# solar storm and off grid safety



## steff bugielski (Nov 10, 2003)

The other thread got me thinking. We have solar power so if there were to be a solar storm they say it will knock out the power grid. What can one do to insure that the solar panels and equipment powering their house are safe from it.


----------



## byexample (Aug 28, 2009)

As I understand it, there are many different types of solar storms. Only the worst of those would likely have any effect on small off-grid systems on the ground.

For ground-based systems it's the magnetic component of the storm that has the potential of creating problems / damage. The rapid and large flux in the magnetic field of the Earth could, in theory, induce currents on unshielded wires. It's this induced current that could cause problems by over-loading circuits, transformers, wires, electronic components, etc..

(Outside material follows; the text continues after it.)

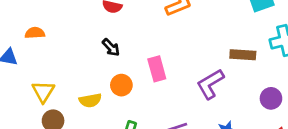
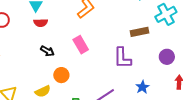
pink rectangle: (157, 69) -> (81, 45), moved
purple L-shape: (210, 84) -> (122, 58), turned -45

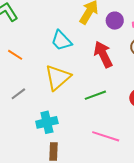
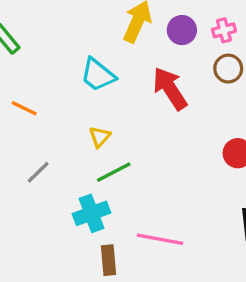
yellow triangle: (58, 78) -> (100, 137), size x0.5
green line: (95, 95) -> (114, 172), moved
pink line: (106, 136) -> (160, 239), moved

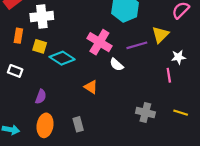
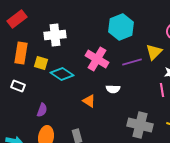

And what makes the grid so much more susceptible to solar storms / flares is there's miles and miles of big wires criss-crossing the Earth. Big magnetic change induces currents on lots of wires and that then could over-load the various transformers needed to make the grid work. Overloaded transformers blow out / up and no power until they are replaced.

I would expect that a solar / magnetic storm would have to be monstrous to have any permanent damaging effects on a small off-grid system. The only way I know that one could theoretically protect their system is to keep one's electronics in a Faraday cage -- a means of creating a grounded / shielded environment. But there are lots of considerations and difficulties in creating a truly shielded environment. And you'd have no practical way of testing it (that I can think of at the moment).

It's an interesting question. Chances are we'll get to know for sure one of these days. Our Sun is coming up on another one of it's active cycles due to begin sometime in 2011. 

If you want to know more about solar storms you should check out NOAA's space weather prediction center at http://www.swpc.noaa.gov/index.html. Lots of great information on types of storms and effects / damage that can be expected. They also have a space weather alerts via email service that you can subscribe to.

Be well!


----------



## TnAndy (Sep 15, 2005)

I think a Carrington type event will not only take out the grid, but likely damage off grid power systems as well.

http://a-place-to-stand.blogspot.com/2009/03/september-1859-carrington-event.htmld

Carrington events are supposed to be 1/500 years things.....but I think back to 1977 when we had a 100 year flood in our area.....twice within months of each other.....


----------



## byexample (Aug 28, 2009)

Interesting article... thanks for sharing the link.


----------



## Jim-mi (May 15, 2002)

You should make sure that all your PV panels are 'Properly' fused.
We will hope that "voltage/currant spikes" will wipe out the fuses and not the controller(s).
If I were lucky enough to have any kind of warning I would disconnect some of the system.

When a really nasty lightning storm is approaching I pull the phone line and throw some breakers.
Once or twice I have even shut the inverter down.

I put the shunt on the wind turbines . . .and hope to hell that a BIG spike doesn't jump across 'equipment'...........

---If an electrical device---- is not energized, it has a greater chance at surviving a very nasty impulse from Ma Nature.


----------



## adamtheha (Mar 14, 2007)

I'm not as concerned about a natural event as I am about the man-made EMP possible from one single nuke popped off about 200 miles above Kansas. Then you would need to shield everything! At some point, I plan on having some spare off grid stuff stored in a Faraday cage, which I hope to make out of a grounded shipping container. I think a C-can would need a bit more than just the 1/4 inch steel to protect most stuff, but it's a start anyway.
I don't think the natural sun produced EMP would blow your home system, it's the really big transformers that are at risk. Still, the end result would be lost grid power, and unqualified chaos around the country, at least for many months! 
Home power systems are more vulnerable to lightning/wind/tornadoes IMO. That's what I'm going to prepare for.


----------